If you knew Jan in some way or another you will all have had your lives made just that little bit better because of it, she was someone who will have made you all laugh, someone who will have made you all at some point feel rather special, someone who would have helped in some way, no matter in what way, Jan improved your lives, you all loved her for who she was, someone who thought of others before herself and someone who didn't expect much in return from those closest to her. Now that's a great attribute to have, one you can't say about everyone, not expecting much in return from other people.
The following is a poem called “She is Gone” by David Harkins and the words tell you how Jan would like to be remembered by all of you.
She Is Gone
You can shed tears that she is gone
Or you can smile because she has lived
You can close your eyes and pray that she will come back
Or you can open your eyes and see all that she has left
Your heart can be empty because you can’t see her
Or you can be full of the love that you shared
You can turn your back on tomorrow and live yesterday
Or you can be happy for tomorrow because of yesterday
You can remember her and only that she is gone
Or you can cherish her memory and let it live on
You can cry and close your mind, be empty and turn your back
Or you can do what she would want: smile, open your eyes, love and go on.

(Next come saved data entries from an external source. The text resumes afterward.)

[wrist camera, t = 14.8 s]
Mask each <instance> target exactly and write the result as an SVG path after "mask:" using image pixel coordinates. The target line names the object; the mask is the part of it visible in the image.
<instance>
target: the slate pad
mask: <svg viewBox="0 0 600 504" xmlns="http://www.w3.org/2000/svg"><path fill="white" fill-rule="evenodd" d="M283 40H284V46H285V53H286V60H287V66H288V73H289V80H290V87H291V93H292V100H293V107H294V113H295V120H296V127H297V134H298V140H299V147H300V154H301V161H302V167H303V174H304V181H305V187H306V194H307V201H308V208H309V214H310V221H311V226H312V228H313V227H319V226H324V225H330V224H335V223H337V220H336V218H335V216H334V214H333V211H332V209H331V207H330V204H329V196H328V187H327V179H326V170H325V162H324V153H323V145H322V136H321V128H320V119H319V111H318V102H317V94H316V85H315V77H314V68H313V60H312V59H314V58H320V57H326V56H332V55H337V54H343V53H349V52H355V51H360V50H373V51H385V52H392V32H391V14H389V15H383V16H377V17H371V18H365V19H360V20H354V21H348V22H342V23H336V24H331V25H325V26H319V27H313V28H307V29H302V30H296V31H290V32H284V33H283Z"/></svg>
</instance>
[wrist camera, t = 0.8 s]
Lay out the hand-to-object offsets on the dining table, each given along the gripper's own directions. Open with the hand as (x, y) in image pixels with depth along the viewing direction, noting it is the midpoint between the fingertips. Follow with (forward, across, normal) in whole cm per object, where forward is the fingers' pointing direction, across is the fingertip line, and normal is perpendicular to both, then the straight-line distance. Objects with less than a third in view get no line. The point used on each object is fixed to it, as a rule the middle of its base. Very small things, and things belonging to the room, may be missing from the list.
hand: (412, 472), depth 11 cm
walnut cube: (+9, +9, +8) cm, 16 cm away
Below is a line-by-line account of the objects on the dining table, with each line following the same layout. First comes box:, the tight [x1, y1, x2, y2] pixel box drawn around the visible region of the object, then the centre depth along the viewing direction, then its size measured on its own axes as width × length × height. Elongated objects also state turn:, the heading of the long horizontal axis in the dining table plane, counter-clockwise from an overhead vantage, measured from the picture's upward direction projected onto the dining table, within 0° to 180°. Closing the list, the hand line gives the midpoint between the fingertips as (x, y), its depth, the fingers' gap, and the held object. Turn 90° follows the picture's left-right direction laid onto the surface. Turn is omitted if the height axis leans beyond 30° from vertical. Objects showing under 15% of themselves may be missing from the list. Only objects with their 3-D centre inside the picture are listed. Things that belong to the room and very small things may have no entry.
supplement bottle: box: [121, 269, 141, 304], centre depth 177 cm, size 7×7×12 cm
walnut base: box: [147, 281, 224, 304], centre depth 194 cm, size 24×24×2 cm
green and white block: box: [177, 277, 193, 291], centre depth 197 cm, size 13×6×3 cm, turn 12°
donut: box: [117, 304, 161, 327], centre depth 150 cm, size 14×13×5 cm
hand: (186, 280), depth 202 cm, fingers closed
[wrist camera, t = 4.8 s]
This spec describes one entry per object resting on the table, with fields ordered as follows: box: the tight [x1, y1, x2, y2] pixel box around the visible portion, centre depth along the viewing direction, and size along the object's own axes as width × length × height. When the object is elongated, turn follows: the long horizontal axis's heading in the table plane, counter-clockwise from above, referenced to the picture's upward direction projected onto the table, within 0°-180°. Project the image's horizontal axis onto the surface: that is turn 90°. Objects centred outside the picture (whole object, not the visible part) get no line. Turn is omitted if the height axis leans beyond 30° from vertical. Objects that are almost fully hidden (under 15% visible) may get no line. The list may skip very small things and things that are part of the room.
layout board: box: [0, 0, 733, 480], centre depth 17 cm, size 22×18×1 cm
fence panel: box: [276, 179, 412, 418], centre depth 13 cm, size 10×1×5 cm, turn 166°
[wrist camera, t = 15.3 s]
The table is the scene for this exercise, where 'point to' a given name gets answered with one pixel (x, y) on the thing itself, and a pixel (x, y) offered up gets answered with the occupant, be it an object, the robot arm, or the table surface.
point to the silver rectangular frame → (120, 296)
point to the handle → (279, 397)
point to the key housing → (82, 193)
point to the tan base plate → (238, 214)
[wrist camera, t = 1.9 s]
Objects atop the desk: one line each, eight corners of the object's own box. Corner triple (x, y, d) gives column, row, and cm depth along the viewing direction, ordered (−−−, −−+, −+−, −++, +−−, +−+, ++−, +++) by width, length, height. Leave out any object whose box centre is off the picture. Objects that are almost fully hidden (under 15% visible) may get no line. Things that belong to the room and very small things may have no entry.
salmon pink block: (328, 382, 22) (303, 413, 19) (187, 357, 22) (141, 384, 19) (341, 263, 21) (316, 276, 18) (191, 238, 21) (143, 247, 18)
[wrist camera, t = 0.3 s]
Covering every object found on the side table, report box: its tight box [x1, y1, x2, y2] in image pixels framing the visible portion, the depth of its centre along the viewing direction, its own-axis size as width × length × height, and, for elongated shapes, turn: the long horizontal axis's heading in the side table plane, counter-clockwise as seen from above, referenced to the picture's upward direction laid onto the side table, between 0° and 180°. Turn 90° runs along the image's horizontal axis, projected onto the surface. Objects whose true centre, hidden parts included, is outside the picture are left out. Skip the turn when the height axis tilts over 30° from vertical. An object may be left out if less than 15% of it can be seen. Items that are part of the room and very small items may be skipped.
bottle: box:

We thank you Jan for being a wonderful daughter and sister, we thank you for being a wonderful Mother and Grandma, we thank you for being a wonderful wife and we thank you for being such a wonderful friend to so many and for helping all of those people you helped throughout your life, but most of all Jan, we thank you for just being you, because being you was who you were and being you was all you ever needed to be.
Jan was a Mum and Grandma first, everything else, despite how much she loved it came second.
Jan passed away on the 18th March. She was 82 years old.